Шрифт:
Интервал:
Закладка:
— Что ты собираешься делать? — После минутного молчания прокашливается. — Переспите и разбежитесь как в море корабли?
Тяну безмолвное переглядывание. Не уверен, что с этой девушкой я проведу одну ночь.
— Ты же у нас не плейбой и не папа римский.
— К чему ты клонишь? ― устало вздыхаю и, поставив локоть на подставку, упираюсь указательным пальцем в висок.
— Благотворительностью будешь заниматься, дружище? Знаешь, филантропы мне даже нравятся, как минимум спущенка прибыльная, ― тянет последнее слово.
— Придурок, ― бурчу себе под нос, пока тот тихо посмеивается над моим тухлым видом. ― Вали уже к себе, тебя заждались. От тебя толку ноль.
— Меня никто дома не ждет, кровать не греет.
— Очередной крестик в твоем послужном списке?

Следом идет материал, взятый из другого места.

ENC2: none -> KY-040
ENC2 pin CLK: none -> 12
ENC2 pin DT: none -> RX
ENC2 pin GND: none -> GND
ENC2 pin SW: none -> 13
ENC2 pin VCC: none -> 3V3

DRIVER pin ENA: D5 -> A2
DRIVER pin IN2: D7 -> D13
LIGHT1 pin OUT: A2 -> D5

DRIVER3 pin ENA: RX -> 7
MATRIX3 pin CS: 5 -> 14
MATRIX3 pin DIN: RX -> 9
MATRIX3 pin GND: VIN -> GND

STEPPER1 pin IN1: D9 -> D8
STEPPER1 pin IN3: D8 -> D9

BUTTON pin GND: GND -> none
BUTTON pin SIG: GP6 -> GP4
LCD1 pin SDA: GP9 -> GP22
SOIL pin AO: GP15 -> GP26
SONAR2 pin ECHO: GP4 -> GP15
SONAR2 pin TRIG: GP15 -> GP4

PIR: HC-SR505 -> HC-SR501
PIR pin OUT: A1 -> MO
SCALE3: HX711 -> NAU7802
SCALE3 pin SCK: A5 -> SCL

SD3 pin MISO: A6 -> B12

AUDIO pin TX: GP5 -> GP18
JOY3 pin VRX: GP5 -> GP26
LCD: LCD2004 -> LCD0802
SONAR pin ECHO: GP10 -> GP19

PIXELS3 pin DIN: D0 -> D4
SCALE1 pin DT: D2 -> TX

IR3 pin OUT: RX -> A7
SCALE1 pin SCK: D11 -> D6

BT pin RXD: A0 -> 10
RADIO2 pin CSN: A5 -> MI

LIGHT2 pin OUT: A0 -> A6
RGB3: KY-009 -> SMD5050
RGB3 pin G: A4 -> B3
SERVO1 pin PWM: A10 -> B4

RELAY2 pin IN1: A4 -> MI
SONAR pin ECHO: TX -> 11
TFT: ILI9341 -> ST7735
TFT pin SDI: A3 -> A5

— Прикинь, ― тянется за конфетой, лежащей в неглубокой вазочке в виде бокала (держу на всякий случай, если решаю дела дома), ― она меня бросила. Она! А должен был я. Мы были в душе, она говорит, мол, сделай со мной что-нибудь плохое.
— А ты что? ― хмыкаю, продумывая, какую глупость мог сотворить этот идиот, коль девушка сама согласилась, по своему собственному выбору, убежать от парня.
— А чего я? Брызнул ей шампуня в глаза.
— Чего?! ― сам не ожидал от услышанного, приподняв брови.
— Я же не понял намека на грязный секс, ― монотонно оправдывается друг, при этом пережевывая жвачку и чавкая на всю комнату. ― Девушка пискнула, побила меня, задела моего рыцаря и убежала. Больше я о ней не слышал, кроме как матов в сообщениях.
Парень достает со штанов мобильник, усердно ищет что-то в нем, тянется через весь стол, поворачивая ко мне экран. Читаю длинное сообщение, умещающееся в одно предложение, где смысл имеют только одни сравнения. Из всего этого я понял, он отстой, имбицил, кретин и так далее…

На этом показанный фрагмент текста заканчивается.